Oracle Bone Script - Style

Style

The oracle bone script of the late Shang appears pictographic in flavor, as does its contemporary, the Shang writing on bronzes. The earliest oracle bone script appears even more so than examples from late in the period (thus some evolution did occur over the roughly 200-year period). Comparing oracle bone script to both Shang and early Western Zhou period writing on bronzes, oracle bone script is clearly greatly simplified, and rounded forms are often converted to rectilinear ones; this is thought to be due to the difficulty of engraving the hard, bony surfaces, compared with the ease of writing them in the wet clay of the molds the bronzes were cast from. The more detailed and more pictorial style of the bronze graphs is thus thought to be more representative of typical Shang writing (as would have normally occurred on bamboo books) than the oracle bone script forms, and this typical style continued to evolve into the Zhou period writing and then into the seal script of the Qin in the late Zhou period.
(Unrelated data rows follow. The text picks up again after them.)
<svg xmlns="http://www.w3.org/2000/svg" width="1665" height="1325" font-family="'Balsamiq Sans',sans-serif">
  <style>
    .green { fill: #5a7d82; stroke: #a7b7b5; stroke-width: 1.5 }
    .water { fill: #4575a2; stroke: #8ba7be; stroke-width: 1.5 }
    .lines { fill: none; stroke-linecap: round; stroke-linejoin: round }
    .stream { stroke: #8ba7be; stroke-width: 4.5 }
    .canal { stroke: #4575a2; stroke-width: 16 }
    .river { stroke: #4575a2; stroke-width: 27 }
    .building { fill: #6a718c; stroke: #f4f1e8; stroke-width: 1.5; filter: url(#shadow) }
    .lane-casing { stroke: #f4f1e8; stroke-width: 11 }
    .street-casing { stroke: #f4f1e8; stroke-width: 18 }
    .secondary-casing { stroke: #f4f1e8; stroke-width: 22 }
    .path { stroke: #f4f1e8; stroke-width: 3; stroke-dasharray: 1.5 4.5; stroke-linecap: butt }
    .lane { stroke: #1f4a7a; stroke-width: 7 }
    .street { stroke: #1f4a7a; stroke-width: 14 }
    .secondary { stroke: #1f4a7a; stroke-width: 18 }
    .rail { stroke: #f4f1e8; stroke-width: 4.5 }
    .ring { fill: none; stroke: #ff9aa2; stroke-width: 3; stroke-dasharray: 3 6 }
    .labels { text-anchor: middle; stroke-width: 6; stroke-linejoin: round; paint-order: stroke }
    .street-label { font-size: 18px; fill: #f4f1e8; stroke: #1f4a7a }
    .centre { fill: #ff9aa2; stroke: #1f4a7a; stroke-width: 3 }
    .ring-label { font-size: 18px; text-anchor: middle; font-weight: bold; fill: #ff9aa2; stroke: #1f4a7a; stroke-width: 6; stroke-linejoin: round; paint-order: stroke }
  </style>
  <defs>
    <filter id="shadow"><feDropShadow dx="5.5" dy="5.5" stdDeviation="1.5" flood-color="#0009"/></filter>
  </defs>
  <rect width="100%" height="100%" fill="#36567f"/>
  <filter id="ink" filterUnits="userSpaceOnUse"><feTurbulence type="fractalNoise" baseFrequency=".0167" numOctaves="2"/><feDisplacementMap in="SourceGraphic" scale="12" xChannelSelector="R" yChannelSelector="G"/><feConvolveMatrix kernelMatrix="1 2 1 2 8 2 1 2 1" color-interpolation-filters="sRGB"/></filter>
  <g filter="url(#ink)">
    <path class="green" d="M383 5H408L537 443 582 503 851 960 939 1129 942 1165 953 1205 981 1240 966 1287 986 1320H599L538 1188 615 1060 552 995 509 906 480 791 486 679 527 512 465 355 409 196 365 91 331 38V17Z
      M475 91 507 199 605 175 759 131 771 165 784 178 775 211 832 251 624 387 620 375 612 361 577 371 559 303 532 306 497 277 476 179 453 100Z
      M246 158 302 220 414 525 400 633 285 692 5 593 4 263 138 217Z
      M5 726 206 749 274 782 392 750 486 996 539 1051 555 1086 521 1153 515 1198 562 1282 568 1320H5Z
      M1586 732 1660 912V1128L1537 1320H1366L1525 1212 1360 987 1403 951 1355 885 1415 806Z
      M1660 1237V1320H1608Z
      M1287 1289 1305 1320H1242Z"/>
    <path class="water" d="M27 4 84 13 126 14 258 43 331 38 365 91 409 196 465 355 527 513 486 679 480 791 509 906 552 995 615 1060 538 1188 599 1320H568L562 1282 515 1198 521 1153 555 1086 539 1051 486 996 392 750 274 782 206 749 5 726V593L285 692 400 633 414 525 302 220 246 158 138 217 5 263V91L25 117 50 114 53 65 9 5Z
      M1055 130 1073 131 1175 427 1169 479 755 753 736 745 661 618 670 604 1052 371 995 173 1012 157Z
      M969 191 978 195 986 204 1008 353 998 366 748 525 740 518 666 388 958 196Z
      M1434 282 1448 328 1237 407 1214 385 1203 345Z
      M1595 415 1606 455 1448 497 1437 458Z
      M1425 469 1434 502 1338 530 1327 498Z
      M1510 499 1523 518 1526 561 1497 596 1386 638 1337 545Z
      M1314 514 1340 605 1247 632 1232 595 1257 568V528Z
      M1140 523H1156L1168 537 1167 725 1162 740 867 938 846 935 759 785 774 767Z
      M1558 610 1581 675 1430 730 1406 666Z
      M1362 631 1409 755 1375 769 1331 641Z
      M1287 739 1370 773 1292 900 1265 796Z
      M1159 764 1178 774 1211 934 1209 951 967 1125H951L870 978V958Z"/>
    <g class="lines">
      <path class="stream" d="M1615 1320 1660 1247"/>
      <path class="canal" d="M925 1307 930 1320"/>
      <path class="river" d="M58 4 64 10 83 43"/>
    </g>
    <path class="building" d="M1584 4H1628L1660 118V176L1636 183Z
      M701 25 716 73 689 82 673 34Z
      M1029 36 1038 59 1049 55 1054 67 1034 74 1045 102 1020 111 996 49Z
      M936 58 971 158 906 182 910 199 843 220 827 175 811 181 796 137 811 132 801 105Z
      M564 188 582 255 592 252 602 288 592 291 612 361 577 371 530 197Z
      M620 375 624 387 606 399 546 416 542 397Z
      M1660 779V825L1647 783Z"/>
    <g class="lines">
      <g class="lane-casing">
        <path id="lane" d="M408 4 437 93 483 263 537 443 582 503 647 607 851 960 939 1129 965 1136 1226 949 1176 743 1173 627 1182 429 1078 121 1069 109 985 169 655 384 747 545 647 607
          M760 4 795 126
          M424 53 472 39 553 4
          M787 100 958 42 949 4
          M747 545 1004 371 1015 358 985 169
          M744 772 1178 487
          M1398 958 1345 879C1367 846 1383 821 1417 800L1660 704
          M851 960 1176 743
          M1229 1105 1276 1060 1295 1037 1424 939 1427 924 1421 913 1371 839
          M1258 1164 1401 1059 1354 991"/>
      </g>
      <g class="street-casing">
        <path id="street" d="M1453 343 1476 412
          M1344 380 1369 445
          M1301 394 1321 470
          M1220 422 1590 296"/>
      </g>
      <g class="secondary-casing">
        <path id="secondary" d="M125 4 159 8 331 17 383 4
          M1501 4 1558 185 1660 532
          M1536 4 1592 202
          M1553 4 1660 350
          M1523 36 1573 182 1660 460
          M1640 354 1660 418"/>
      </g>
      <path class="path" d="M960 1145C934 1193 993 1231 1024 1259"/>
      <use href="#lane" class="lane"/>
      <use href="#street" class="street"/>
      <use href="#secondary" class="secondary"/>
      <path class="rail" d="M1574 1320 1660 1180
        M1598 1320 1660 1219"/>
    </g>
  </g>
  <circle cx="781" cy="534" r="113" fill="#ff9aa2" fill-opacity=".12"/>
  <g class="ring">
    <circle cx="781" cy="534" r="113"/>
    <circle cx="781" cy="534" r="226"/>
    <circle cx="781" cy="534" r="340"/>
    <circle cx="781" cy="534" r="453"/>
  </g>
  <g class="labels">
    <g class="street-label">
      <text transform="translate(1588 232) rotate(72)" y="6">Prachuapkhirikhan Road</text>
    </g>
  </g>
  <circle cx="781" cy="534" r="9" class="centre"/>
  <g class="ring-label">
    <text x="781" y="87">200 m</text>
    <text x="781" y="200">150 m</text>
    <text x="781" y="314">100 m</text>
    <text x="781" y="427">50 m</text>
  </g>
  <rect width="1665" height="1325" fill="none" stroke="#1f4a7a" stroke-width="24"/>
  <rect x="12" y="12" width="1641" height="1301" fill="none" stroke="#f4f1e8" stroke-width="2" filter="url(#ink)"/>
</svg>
It is known that the Shang people also wrote with brush and ink, as brush-written graphs have been found on a small number of pottery, shell and bone, and jade and other stone items, and there is evidence that they also wrote on bamboo (or wooden) books just like those found from the late Zhou to Hàn periods, because the graphs for a writing brush (聿 ) and bamboo book (冊 , a book of thin vertical slats or slips with horizontal string binding, like a Venetian blind turned 90 degrees) are present in the oracle bone script. Since the ease of writing with a brush is even greater than that of writing with a stylus in wet clay, it is assumed that the style and structure of Shang graphs on bamboo were similar to those on bronzes, and also that the majority of writing occurred with a brush on such books. Additional support for this notion includes the reorientation of some graphs, by turning them 90 degrees as if to better fit on tall, narrow slats; this style must have developed on bamboo or wood slat books and then carried over to the oracle bone script. Additionally, the writing of characters in vertical columns, from top to bottom, is for the most part carried over from the bamboo books to oracle bone inscriptions. In some instances lines are written horizontally so as to match the text to divinatory cracks, or columns of text rotate 90 degrees in mid stream, but these are exceptions to the normal pattern of writing, and inscriptions were never read bottom to top. The vertical columns of text in Chinese writing are traditionally ordered from right to left; this pattern is found on bronze inscriptions from the Shang dynasty onward. Oracle bone inscriptions, however, are often arranged so that the columns begin near the centerline of the shell or bone, and move toward the edge, such that the two sides are ordered in mirror-image fashion.